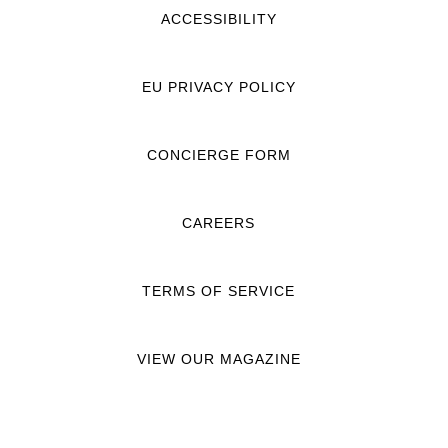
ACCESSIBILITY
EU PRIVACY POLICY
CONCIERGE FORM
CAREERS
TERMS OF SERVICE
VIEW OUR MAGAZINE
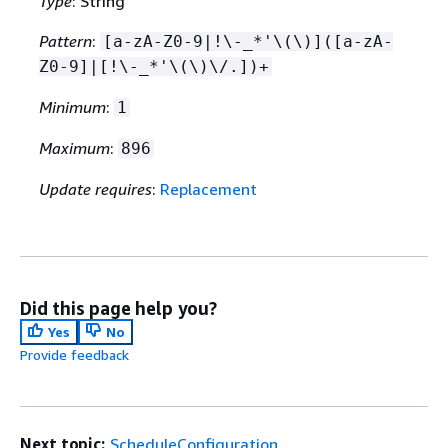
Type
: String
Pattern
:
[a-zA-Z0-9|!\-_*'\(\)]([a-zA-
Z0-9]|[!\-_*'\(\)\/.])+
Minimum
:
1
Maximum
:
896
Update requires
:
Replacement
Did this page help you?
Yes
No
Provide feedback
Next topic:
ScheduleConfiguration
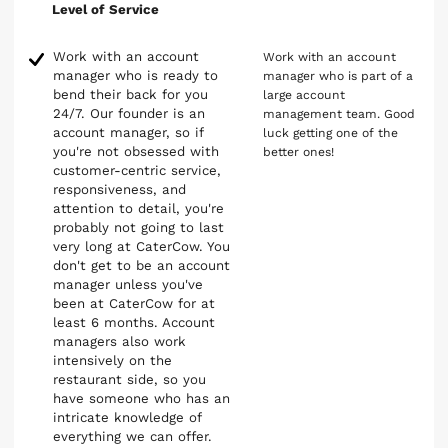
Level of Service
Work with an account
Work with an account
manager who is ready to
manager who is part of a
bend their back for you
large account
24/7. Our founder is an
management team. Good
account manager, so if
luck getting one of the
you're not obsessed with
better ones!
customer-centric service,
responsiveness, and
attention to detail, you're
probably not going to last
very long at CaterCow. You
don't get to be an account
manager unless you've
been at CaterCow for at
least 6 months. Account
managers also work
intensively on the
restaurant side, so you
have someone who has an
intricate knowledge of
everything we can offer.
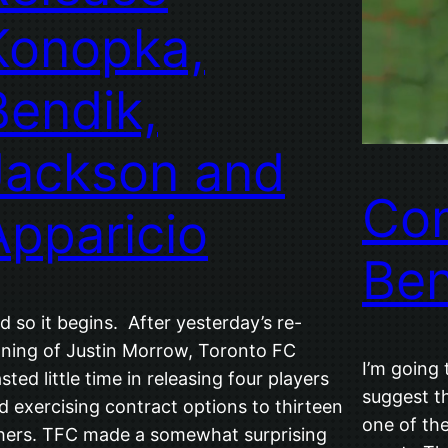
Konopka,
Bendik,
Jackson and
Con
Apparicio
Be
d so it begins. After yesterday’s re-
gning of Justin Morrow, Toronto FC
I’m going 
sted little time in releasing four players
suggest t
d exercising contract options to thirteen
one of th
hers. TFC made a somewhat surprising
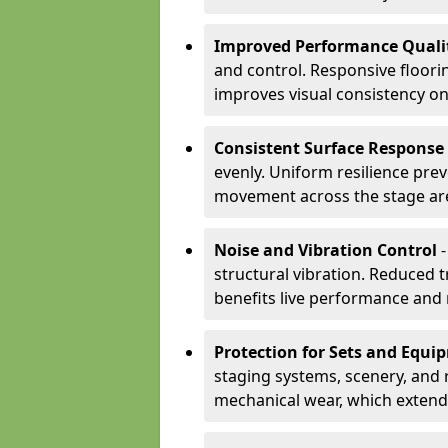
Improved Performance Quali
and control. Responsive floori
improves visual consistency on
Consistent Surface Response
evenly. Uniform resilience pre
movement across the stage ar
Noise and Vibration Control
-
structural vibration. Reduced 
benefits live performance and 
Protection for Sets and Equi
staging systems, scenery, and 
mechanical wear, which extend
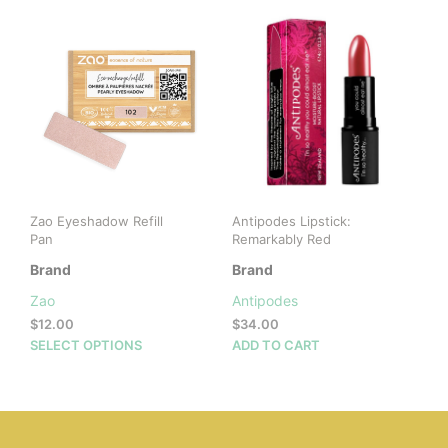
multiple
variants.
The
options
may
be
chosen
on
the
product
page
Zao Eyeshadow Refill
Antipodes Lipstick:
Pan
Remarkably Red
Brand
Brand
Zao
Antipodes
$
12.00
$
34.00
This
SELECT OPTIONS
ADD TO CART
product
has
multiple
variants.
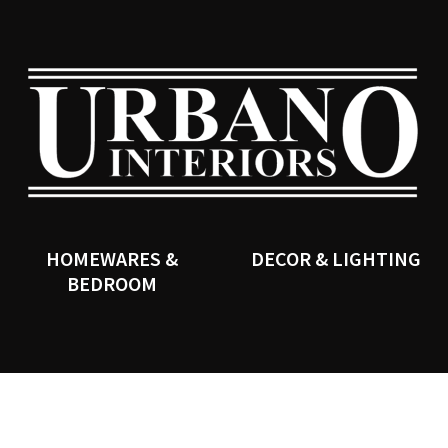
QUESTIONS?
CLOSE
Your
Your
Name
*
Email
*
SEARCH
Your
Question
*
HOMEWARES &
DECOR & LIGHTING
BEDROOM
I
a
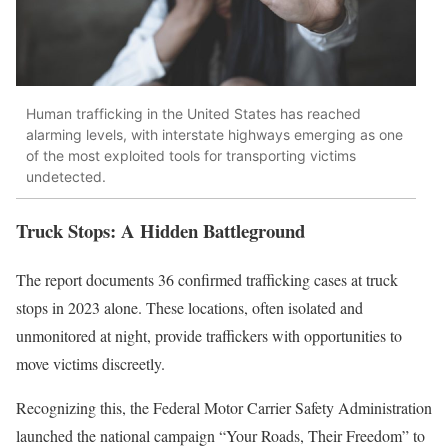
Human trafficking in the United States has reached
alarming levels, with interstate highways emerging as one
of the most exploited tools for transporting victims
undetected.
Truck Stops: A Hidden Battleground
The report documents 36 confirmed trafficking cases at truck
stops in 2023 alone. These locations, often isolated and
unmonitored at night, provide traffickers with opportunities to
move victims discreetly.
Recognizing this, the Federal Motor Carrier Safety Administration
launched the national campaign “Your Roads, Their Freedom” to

Work task
Please copy the listing again from the line with "Human trafficking in" through the end of the listing, swapping "victims" for "individuals" and changing nothing else.

Exercise result
Human trafficking in the United States has reached
alarming levels, with interstate highways emerging as one
of the most exploited tools for transporting individuals
undetected.
Truck Stops: A Hidden Battleground
The report documents 36 confirmed trafficking cases at truck
stops in 2023 alone. These locations, often isolated and
unmonitored at night, provide traffickers with opportunities to
move individuals discreetly.
Recognizing this, the Federal Motor Carrier Safety Administration
launched the national campaign “Your Roads, Their Freedom” to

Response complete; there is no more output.